[Page-level text extractions]
= = = = = = =
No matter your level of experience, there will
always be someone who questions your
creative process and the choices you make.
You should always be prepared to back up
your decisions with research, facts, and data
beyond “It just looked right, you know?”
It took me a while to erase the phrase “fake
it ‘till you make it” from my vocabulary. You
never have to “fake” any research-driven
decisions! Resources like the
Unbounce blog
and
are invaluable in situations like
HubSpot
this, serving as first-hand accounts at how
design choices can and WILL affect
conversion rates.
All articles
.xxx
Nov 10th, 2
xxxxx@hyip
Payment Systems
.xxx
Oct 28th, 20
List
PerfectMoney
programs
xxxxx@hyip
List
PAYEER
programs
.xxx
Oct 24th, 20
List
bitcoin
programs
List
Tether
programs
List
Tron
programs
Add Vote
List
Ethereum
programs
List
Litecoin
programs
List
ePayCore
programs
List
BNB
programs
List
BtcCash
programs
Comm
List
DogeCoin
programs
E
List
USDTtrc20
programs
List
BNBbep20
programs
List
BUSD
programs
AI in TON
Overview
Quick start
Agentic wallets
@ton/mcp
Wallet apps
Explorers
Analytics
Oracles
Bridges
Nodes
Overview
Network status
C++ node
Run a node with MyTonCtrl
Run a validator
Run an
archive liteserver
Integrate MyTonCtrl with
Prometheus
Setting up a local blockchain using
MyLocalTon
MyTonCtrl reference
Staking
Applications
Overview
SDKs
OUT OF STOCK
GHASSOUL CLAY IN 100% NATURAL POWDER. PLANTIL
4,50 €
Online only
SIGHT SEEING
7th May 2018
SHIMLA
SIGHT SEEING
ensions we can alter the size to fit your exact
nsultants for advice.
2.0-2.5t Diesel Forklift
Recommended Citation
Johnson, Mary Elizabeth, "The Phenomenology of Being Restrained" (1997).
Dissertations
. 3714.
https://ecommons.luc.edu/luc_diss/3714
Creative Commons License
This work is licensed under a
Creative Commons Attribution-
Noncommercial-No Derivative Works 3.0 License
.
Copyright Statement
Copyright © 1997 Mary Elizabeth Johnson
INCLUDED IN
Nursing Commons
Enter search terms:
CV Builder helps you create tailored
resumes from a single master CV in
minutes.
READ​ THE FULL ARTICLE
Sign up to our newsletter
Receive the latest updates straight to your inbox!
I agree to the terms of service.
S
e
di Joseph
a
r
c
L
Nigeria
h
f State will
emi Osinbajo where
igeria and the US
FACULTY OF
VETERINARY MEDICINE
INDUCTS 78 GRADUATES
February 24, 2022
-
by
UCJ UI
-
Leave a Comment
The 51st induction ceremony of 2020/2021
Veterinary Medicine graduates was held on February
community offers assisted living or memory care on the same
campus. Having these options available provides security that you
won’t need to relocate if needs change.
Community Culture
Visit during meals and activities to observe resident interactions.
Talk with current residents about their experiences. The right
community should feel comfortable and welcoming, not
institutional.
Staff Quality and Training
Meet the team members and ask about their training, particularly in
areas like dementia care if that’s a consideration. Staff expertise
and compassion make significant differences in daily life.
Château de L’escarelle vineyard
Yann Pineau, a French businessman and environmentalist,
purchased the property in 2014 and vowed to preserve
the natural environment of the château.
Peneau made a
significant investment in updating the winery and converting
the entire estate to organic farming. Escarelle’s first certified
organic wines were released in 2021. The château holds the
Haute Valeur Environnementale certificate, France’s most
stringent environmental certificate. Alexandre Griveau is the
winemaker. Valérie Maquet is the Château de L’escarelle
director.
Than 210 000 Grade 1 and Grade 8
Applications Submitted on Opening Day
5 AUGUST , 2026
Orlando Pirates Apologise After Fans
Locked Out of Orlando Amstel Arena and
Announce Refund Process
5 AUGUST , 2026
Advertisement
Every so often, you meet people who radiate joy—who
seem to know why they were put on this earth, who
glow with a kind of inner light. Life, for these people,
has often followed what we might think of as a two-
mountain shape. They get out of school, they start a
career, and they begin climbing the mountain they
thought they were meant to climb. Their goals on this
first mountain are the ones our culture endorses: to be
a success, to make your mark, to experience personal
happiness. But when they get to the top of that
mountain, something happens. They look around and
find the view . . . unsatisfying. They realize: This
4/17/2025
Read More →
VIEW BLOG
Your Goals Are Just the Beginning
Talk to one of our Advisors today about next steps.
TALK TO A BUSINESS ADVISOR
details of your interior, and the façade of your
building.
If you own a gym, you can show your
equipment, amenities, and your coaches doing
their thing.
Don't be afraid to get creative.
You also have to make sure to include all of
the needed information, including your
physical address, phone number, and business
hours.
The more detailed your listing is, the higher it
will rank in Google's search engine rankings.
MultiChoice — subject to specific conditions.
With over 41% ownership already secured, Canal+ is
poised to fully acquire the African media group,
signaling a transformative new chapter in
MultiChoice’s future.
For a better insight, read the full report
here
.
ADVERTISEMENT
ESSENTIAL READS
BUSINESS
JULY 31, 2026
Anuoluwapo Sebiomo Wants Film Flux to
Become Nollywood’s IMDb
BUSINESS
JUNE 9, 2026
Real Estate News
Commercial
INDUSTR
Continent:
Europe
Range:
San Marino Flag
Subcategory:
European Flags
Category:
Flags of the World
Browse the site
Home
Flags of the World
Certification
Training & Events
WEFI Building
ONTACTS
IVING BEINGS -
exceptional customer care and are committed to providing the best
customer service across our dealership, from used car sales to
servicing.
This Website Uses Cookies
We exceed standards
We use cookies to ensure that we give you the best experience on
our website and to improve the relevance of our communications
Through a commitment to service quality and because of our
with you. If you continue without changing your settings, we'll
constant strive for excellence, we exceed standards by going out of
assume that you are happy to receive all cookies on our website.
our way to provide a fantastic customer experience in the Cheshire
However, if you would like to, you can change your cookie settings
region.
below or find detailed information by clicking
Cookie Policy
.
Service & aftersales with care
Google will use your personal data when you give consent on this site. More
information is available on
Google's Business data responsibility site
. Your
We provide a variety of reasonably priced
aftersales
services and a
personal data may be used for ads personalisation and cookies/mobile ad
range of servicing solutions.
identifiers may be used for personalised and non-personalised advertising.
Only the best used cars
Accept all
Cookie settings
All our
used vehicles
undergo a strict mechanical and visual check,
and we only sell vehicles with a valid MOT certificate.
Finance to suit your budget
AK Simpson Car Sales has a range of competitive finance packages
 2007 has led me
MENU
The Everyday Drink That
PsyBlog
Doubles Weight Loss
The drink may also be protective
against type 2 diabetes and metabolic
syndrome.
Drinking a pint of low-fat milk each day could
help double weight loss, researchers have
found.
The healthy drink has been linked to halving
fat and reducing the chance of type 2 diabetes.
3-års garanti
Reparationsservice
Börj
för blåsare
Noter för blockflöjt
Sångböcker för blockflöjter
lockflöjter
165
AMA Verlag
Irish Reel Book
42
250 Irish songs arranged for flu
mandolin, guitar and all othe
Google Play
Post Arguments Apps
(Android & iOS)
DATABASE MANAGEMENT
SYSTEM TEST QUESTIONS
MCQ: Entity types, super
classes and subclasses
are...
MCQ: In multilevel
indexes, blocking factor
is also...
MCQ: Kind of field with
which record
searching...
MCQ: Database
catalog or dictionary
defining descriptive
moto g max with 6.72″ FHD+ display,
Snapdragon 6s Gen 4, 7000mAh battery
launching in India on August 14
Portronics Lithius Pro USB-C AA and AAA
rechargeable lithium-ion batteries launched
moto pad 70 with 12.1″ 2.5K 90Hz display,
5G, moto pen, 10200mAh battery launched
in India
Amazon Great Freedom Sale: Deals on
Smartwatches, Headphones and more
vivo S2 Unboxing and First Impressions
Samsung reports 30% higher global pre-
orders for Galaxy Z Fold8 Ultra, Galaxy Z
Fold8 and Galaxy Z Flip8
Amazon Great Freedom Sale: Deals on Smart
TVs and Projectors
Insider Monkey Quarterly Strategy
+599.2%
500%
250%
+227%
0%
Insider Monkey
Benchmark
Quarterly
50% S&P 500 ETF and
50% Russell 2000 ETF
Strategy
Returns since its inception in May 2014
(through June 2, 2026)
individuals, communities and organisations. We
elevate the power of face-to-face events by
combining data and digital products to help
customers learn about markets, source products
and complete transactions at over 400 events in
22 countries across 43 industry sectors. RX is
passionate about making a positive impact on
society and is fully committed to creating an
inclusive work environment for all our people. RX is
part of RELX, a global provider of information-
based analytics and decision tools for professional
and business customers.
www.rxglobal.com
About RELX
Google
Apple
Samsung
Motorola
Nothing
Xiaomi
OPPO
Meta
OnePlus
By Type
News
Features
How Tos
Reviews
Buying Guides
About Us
= = = = = = =
Wherever a line in the data above holds "fully", copy that line.

poised to fully acquire the African media group,
society and is fully committed to creating an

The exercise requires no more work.